The problem: Format the text read from the items below as a numbered list, one entry per line, omitting blank lines. Leave the pictures out of your answer.

(Source records)
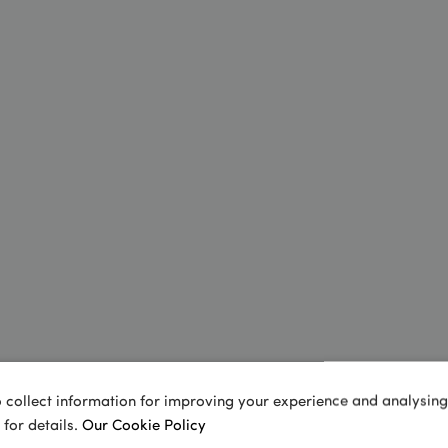
 collect information for improving your experience and analysing s
 for details.
Our Cookie Policy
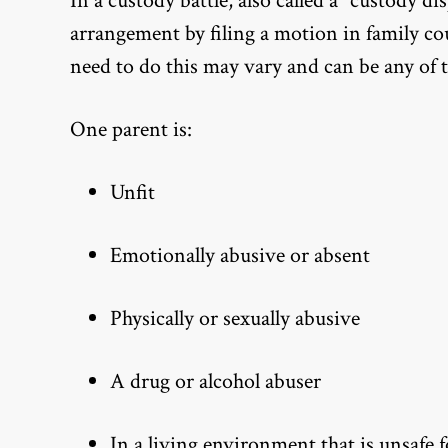
In a custody battle, also called a “custody d
arrangement by filing a motion in family co
need to do this may vary and can be any of 
One parent is:
Unfit
Emotionally abusive or absent
Physically or sexually abusive
A drug or alcohol abuser
In a living environment that is unsafe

The completed task:
1.  collect information for improving your experience and analysing s
2.  for details.
3. Our Cookie Policy
4. In a custody battle, also called a “custody d
5. arrangement by filing a motion in family co
6. need to do this may vary and can be any of 
7. One parent is:
8. Unfit
9. Emotionally abusive or absent
10. Physically or sexually abusive
11. A drug or alcohol abuser
12. In a living environment that is unsafe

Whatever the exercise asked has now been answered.